Task :: Every line of the data below should be retyped exactly, with no images carried over.

++++ Given data

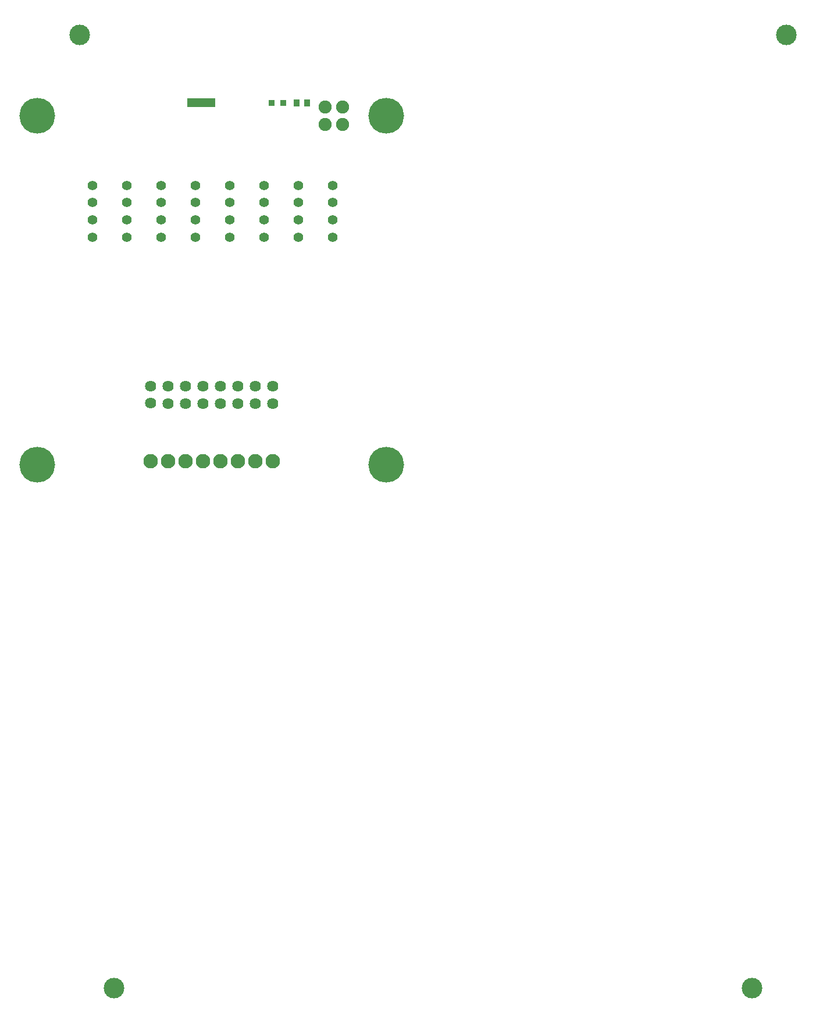
<source format=gts>
G04 Layer: TopSolderMaskLayer*
G04 Panelize: Stamp Hole, Column: 2, Row: 2, Board Size: 58.42mm x 58.42mm, Panelized Board Size: 122.84mm x 122.84mm*
G04 EasyEDA v6.5.34, 2023-08-03 19:43:33*
G04 740b3f77cd964f928969c304b1e17296,5a6b42c53f6a479593ecc07194224c93,10*
G04 Gerber Generator version 0.2*
G04 Scale: 100 percent, Rotated: No, Reflected: No *
G04 Dimensions in millimeters *
G04 leading zeros omitted , absolute positions ,4 integer and 5 decimal *
%FSLAX45Y45*%
%MOMM*%

%AMMACRO1*1,1,$1,$2,$3*1,1,$1,$4,$5*1,1,$1,0-$2,0-$3*1,1,$1,0-$4,0-$5*20,1,$1,$2,$3,$4,$5,0*20,1,$1,$4,$5,0-$2,0-$3,0*20,1,$1,0-$2,0-$3,0-$4,0-$5,0*20,1,$1,0-$4,0-$5,$2,$3,0*4,1,4,$2,$3,$4,$5,0-$2,0-$3,0-$4,0-$5,$2,$3,0*%
%ADD10MACRO1,0.1016X-0.4032X-0.432X-0.4032X0.432*%
%ADD11MACRO1,0.1016X0.4032X-0.432X0.4032X0.432*%
%ADD12MACRO1,0.1016X-0.4X-0.4X-0.4X0.4*%
%ADD13C,5.2032*%
%ADD14C,1.6256*%
%ADD15C,2.1016*%
%ADD16C,1.4016*%
%ADD17C,1.9016*%
%ADD18C,3.0000*%

%LPD*%
D10*
G01*
X4304424Y5651500D03*
D11*
G01*
X4153775Y5651500D03*
D12*
G01*
X3958589Y5651500D03*
G01*
X3788410Y5651500D03*
D13*
G01*
X381000Y5461000D03*
G01*
X5461000Y5461000D03*
G01*
X5461000Y381000D03*
G01*
X381000Y381000D03*
D14*
G01*
X3556000Y1270000D03*
G01*
X3556000Y1524000D03*
G01*
X2286000Y1270000D03*
G01*
X2286000Y1524000D03*
D15*
G01*
X3807206Y435406D03*
G01*
X3553206Y435406D03*
G01*
X3299206Y435406D03*
G01*
X3045206Y435406D03*
G01*
X2791206Y435406D03*
G01*
X2537206Y435406D03*
G01*
X2283206Y435406D03*
G01*
X2029206Y435406D03*
D14*
G01*
X2032000Y1282700D03*
G01*
X2032000Y1524000D03*
G01*
X2794000Y1524000D03*
G01*
X2794000Y1270000D03*
G01*
X2540000Y1524000D03*
G01*
X2540000Y1270000D03*
G01*
X3810000Y1270000D03*
G01*
X3810000Y1524000D03*
G01*
X3302000Y1524000D03*
G01*
X3302000Y1270000D03*
G01*
X3048000Y1524000D03*
G01*
X3048000Y1270000D03*
D16*
G01*
X4681093Y3695700D03*
G01*
X4681093Y3945712D03*
G01*
X4681093Y4195698D03*
G01*
X4681093Y4445711D03*
G01*
X4181093Y3695700D03*
G01*
X4181093Y4445711D03*
G01*
X4181093Y4195698D03*
G01*
X4181093Y3945712D03*
G01*
X3681095Y3945712D03*
G01*
X3681095Y4195698D03*
G01*
X3681095Y4445711D03*
G01*
X3681095Y3695700D03*
G01*
X3181095Y3945712D03*
G01*
X3181095Y4195698D03*
G01*
X3181095Y4445711D03*
G01*
X3181095Y3695700D03*
G01*
X2681097Y3945712D03*
G01*
X2681097Y4195698D03*
G01*
X2681097Y4445711D03*
G01*
X2681097Y3695700D03*
G01*
X2181097Y3945712D03*
G01*
X2181097Y4195698D03*
G01*
X2181097Y4445711D03*
G01*
X2181097Y3695700D03*
G01*
X1681098Y3945712D03*
G01*
X1681098Y4195698D03*
G01*
X1681098Y4445711D03*
G01*
X1681098Y3695700D03*
G01*
X1181100Y3945712D03*
G01*
X1181100Y4195698D03*
G01*
X1181100Y4445711D03*
G01*
X1181100Y3695700D03*
D17*
G01*
X4572000Y5588000D03*
G01*
X4572000Y5334000D03*
G01*
X4826000Y5334000D03*
G01*
X4826000Y5588000D03*
D18*
G01*
X999997Y6641998D03*
G01*
X11284000Y6641998D03*
G01*
X1499996Y-7241997D03*
G01*
X10784001Y-7241997D03*
G36*
X2565400Y5715000D02*
G01*
X2971800Y5715000D01*
X2971800Y5588000D01*
X2565400Y5588000D01*
G37*
M02*

</source>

++++++++

Completed task ::
<source format=gts>
G04 Layer: TopSolderMaskLayer*
G04 Panelize: Stamp Hole, Column: 2, Row: 2, Board Size: 58.42mm x 58.42mm, Panelized Board Size: 122.84mm x 122.84mm*
G04 EasyEDA v6.5.34, 2023-08-03 19:43:33*
G04 740b3f77cd964f928969c304b1e17296,5a6b42c53f6a479593ecc07194224c93,10*
G04 Gerber Generator version 0.2*
G04 Scale: 100 percent, Rotated: No, Reflected: No *
G04 Dimensions in millimeters *
G04 leading zeros omitted , absolute positions ,4 integer and 5 decimal *
%FSLAX45Y45*%
%MOMM*%

%AMMACRO1*1,1,$1,$2,$3*1,1,$1,$4,$5*1,1,$1,0-$2,0-$3*1,1,$1,0-$4,0-$5*20,1,$1,$2,$3,$4,$5,0*20,1,$1,$4,$5,0-$2,0-$3,0*20,1,$1,0-$2,0-$3,0-$4,0-$5,0*20,1,$1,0-$4,0-$5,$2,$3,0*4,1,4,$2,$3,$4,$5,0-$2,0-$3,0-$4,0-$5,$2,$3,0*%
%ADD10MACRO1,0.1016X-0.4032X-0.432X-0.4032X0.432*%
%ADD11MACRO1,0.1016X0.4032X-0.432X0.4032X0.432*%
%ADD12MACRO1,0.1016X-0.4X-0.4X-0.4X0.4*%
%ADD13C,5.2032*%
%ADD14C,1.6256*%
%ADD15C,2.1016*%
%ADD16C,1.4016*%
%ADD17C,1.9016*%
%ADD18C,3.0000*%

%LPD*%
D10*
G01*
X4304424Y5651500D03*
D11*
G01*
X4153775Y5651500D03*
D12*
G01*
X3958589Y5651500D03*
G01*
X3788410Y5651500D03*
D13*
G01*
X381000Y5461000D03*
G01*
X5461000Y5461000D03*
G01*
X5461000Y381000D03*
G01*
X381000Y381000D03*
D14*
G01*
X3556000Y1270000D03*
G01*
X3556000Y1524000D03*
G01*
X2286000Y1270000D03*
G01*
X2286000Y1524000D03*
D15*
G01*
X3807206Y435406D03*
G01*
X3553206Y435406D03*
G01*
X3299206Y435406D03*
G01*
X3045206Y435406D03*
G01*
X2791206Y435406D03*
G01*
X2537206Y435406D03*
G01*
X2283206Y435406D03*
G01*
X2029206Y435406D03*
D14*
G01*
X2032000Y1282700D03*
G01*
X2032000Y1524000D03*
G01*
X2794000Y1524000D03*
G01*
X2794000Y1270000D03*
G01*
X2540000Y1524000D03*
G01*
X2540000Y1270000D03*
G01*
X3810000Y1270000D03*
G01*
X3810000Y1524000D03*
G01*
X3302000Y1524000D03*
G01*
X3302000Y1270000D03*
G01*
X3048000Y1524000D03*
G01*
X3048000Y1270000D03*
D16*
G01*
X4681093Y3695700D03*
G01*
X4681093Y3945712D03*
G01*
X4681093Y4195698D03*
G01*
X4681093Y4445711D03*
G01*
X4181093Y3695700D03*
G01*
X4181093Y4445711D03*
G01*
X4181093Y4195698D03*
G01*
X4181093Y3945712D03*
G01*
X3681095Y3945712D03*
G01*
X3681095Y4195698D03*
G01*
X3681095Y4445711D03*
G01*
X3681095Y3695700D03*
G01*
X3181095Y3945712D03*
G01*
X3181095Y4195698D03*
G01*
X3181095Y4445711D03*
G01*
X3181095Y3695700D03*
G01*
X2681097Y3945712D03*
G01*
X2681097Y4195698D03*
G01*
X2681097Y4445711D03*
G01*
X2681097Y3695700D03*
G01*
X2181097Y3945712D03*
G01*
X2181097Y4195698D03*
G01*
X2181097Y4445711D03*
G01*
X2181097Y3695700D03*
G01*
X1681098Y3945712D03*
G01*
X1681098Y4195698D03*
G01*
X1681098Y4445711D03*
G01*
X1681098Y3695700D03*
G01*
X1181100Y3945712D03*
G01*
X1181100Y4195698D03*
G01*
X1181100Y4445711D03*
G01*
X1181100Y3695700D03*
D17*
G01*
X4572000Y5588000D03*
G01*
X4572000Y5334000D03*
G01*
X4826000Y5334000D03*
G01*
X4826000Y5588000D03*
D18*
G01*
X999997Y6641998D03*
G01*
X11284000Y6641998D03*
G01*
X1499996Y-7241997D03*
G01*
X10784001Y-7241997D03*
G36*
X2565400Y5715000D02*
G01*
X2971800Y5715000D01*
X2971800Y5588000D01*
X2565400Y5588000D01*
G37*
M02*

</source>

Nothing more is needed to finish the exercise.